Finding The Focal Point To Improve Your Photography


Choosing the best focal point for your pictures can either be the easiest part of photography or the most difficult. That one eye-catching subject that you capture through your lens sets the tone and mood of your photo like nothing else can. 


At our convention and visitors bureau, the way I compose a picture tells visitors what I think is most important. For the photo above, I wanted to tell them that one of our largest parks has a covered shelter area for picnics, as well as a beautiful, tree-lined view.

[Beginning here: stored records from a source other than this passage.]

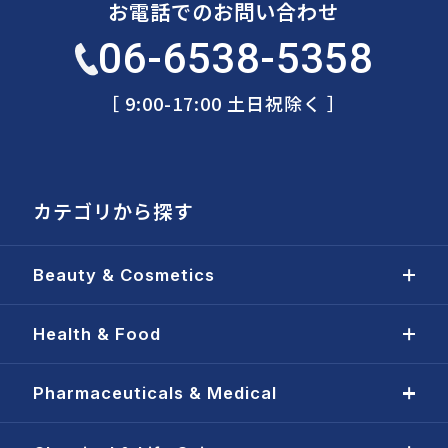
お電話でのお問い合わせ
06-6538-5358
［ 9:00-17:00 土日祝除く ］
カテゴリから探す
Beauty & Cosmetics
Health & Food
Pharmaceuticals & Medical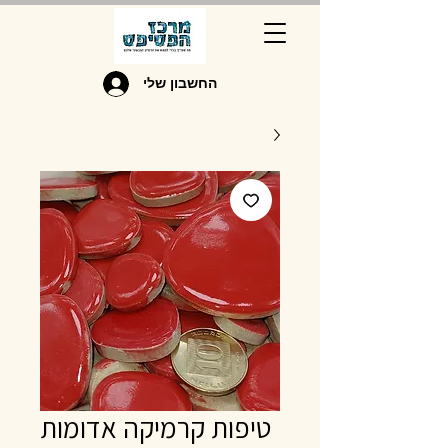
החשבון שלי
טיפות קרמיקה אדומות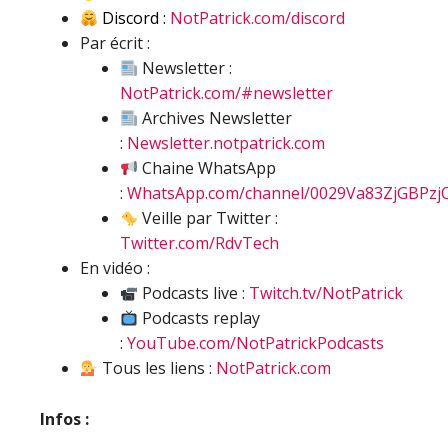
Discord :
NotPatrick.com/discord
Par écrit :
Newsletter :
NotPatrick.com/#newsletter
Archives Newsletter
:
Newsletter.notpatrick.com
Chaine WhatsApp
:
WhatsApp.com/channel/0029Va83ZjGBPzj
Veille par Twitter :
Twitter.com/RdvTech
En vidéo :
Podcasts live :
Twitch.tv/NotPatrick
Podcasts replay
:
YouTube.com/NotPatrickPodcasts
Tous les liens :
NotPatrick.com
Infos :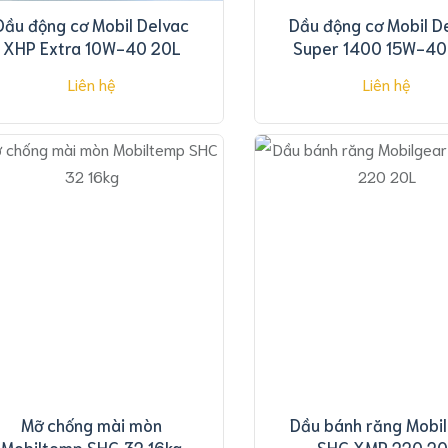
Dầu động cơ Mobil Delvac
Dầu động cơ Mobil D
XHP Extra 10W-40 20L
Super 1400 15W­-40
Liên hệ
Liên hệ
Mỡ chống mài mòn
Dầu bánh răng Mobi
Mobiltemp SHC 32 16kg
SHC XMP 220 20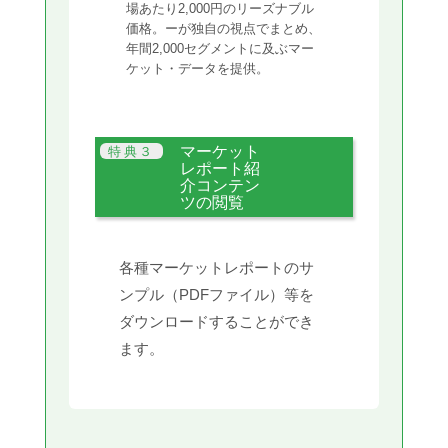
場あたり2,000円のリーズナブル
価格。ーが独自の視点でまとめ、
年間2,000セグメントに及ぶマー
ケット・データを提供。
マーケット
レポート紹
介コンテン
ツの閲覧
各種マーケットレポートのサ
ンプル（PDFファイル）等を
ダウンロードすることができ
ます。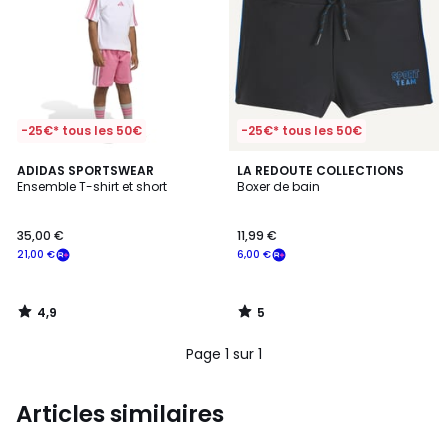
-25€* tous les 50€
-25€* tous les 50€
4,9
5
ADIDAS SPORTSWEAR
LA REDOUTE COLLECTIONS
/ 5
/
Ensemble T-shirt et short
Boxer de bain
5
35,00 €
11,99 €
21,00 €
6,00 €
4,9
5
/
/
5
5
Page 1 sur 1
Articles similaires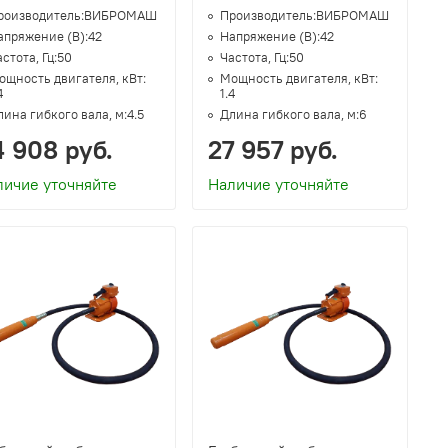
роизводитель:
ВИБРОМАШ
Производитель:
ВИБРОМАШ
апряжение (В):
42
Напряжение (В):
42
стота, Гц:
50
Частота, Гц:
50
ощность двигателя, кВт:
Мощность двигателя, кВт:
4
1.4
лина гибкого вала, м:
4.5
Длина гибкого вала, м:
6
4 908 руб.
27 957 руб.
личие уточняйте
Наличие уточняйте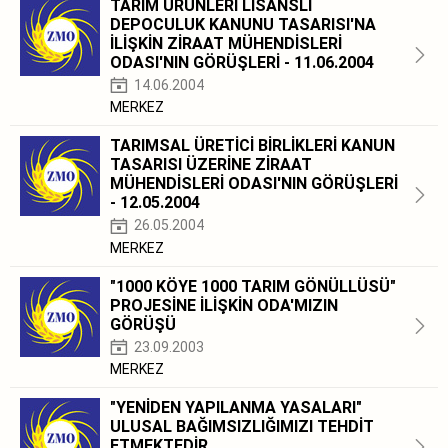
TARIM ÜRÜNLERİ LİSANSLI
DEPOCULUK KANUNU TASARISI'NA
İLİŞKİN ZİRAAT MÜHENDİSLERİ
ODASI'NIN GÖRÜŞLERİ - 11.06.2004
14.06.2004
MERKEZ
TARIMSAL ÜRETİCİ BİRLİKLERİ KANUN
TASARISI ÜZERİNE ZİRAAT
MÜHENDİSLERİ ODASI'NIN GÖRÜŞLERİ
- 12.05.2004
26.05.2004
MERKEZ
"1000 KÖYE 1000 TARIM GÖNÜLLÜSÜ"
PROJESİNE İLİŞKİN ODA'MIZIN
GÖRÜŞÜ
23.09.2003
MERKEZ
"YENİDEN YAPILANMA YASALARI"
ULUSAL BAĞIMSIZLIĞIMIZI TEHDİT
ETMEKTEDİR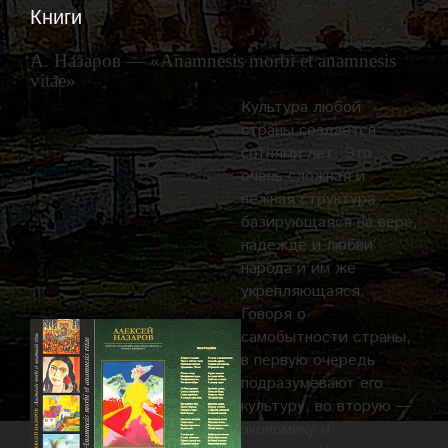
Книги
А. Назаров — «Anamnesis morbi et anamnesis
vitae»
Культура любой
страны создается
сотнями лет. Это
очень сложная и
нежная структура,
базирующаяся на вере,
надежде и любви
народа и им же
укрепляющаяся.
Говоря о
самобытности страны,
в первую очередь
подразумевают его
культуру, во вторую —
экономику и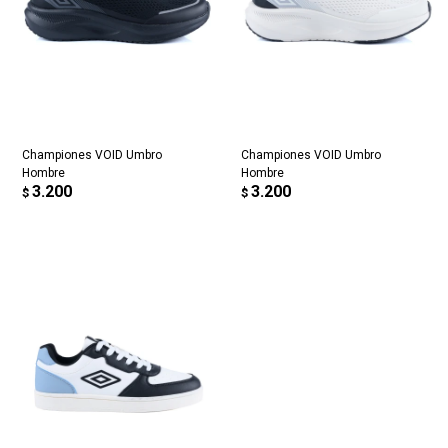
Fecha de nacimiento
Elegís Pago Después como metodo de pago
* sujeto a aprobación crediticia. El monto disponible
Día
Mes
Año
puede variar por comercio
Continuar
Championes VOID Umbro
Championes VOID Umbro
Hombre
Hombre
3.200
3.200
$
$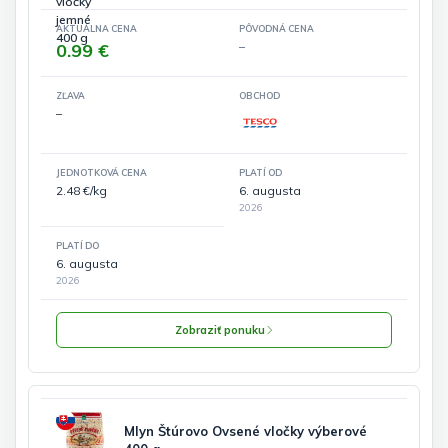
AKTUÁLNA CENA
PÔVODNÁ CENA
0.99 €
–
ZĽAVA
OBCHOD
–
JEDNOTKOVÁ CENA
PLATÍ OD
2.48 €/kg
6. augusta
2026
PLATÍ DO
6. augusta
2026
Zobraziť ponuku
Mlyn Štúrovo Ovsené vločky výberové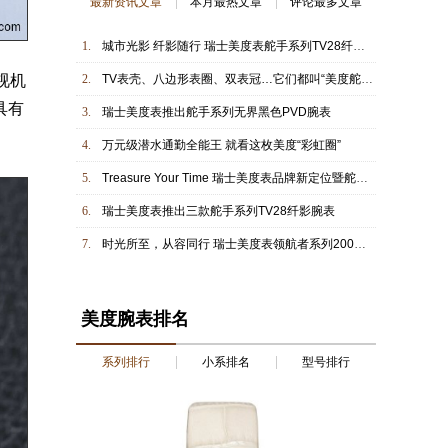
最新资讯文章
本月最热文章
评论最多文章
1.
城市光影 纤影随行 瑞士美度表舵手系列TV28纤影腕表与当代女性共写时间新篇
视机
2.
TV表壳、八边形表圈、双表冠…它们都叫“美度舵手”
具有
3.
瑞士美度表推出舵手系列无界黑色PVD腕表
4.
万元级潜水通勤全能王 就看这枚美度“彩虹圈”
5.
Treasure Your Time 瑞士美度表品牌新定位暨舵手TV28纤影腕表发布晚宴耀启沈阳
6.
瑞士美度表推出三款舵手系列TV28纤影腕表
7.
时光所至，从容同行 瑞士美度表领航者系列200防水腕表专为关键时刻打造
美度腕表排名
系列排行
小系排名
型号排行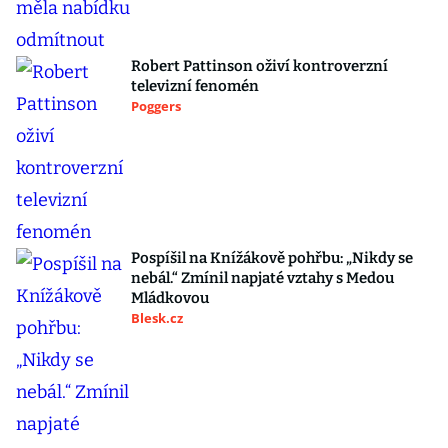
Robert Pattinson oživí kontroverzní
televizní fenomén
Poggers
Pospíšil na Knížákově pohřbu: „Nikdy se
nebál.“ Zmínil napjaté vztahy s Medou
Mládkovou
Blesk.cz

Some day we'll get rain here in southern Iowa, and I'll go retake this photo with green grass.


The difference between this water tower photo and the next one is subtle - here I wanted more of the beautiful blue sky. I moved to a spot where the two trails behind it crossed just to the left of the tower.


Immediately moving just a few steps to the left, I had the same tower, the same jet trails, and more trees to frame the bottom of the picture. This way, if I use the photo for a visitor guide or social media, I can add text at the top or the bottom and it can easily be read.


And zooming in, or cropping the photo afterward, sharpens the logo and makes the water tower in the upper right-hand third of the photo. This is a great "rule" of photography to create an eye-catching focal point, but make sure you add some creativity of your own. Rules were made to be messed around with, especially when you're holding a camera.


The results of your creativity will turn a boring tree picture into a composed photo that can showcase your favorite subject and bring a smile to someone's face. What focal point will you choose to focus on today?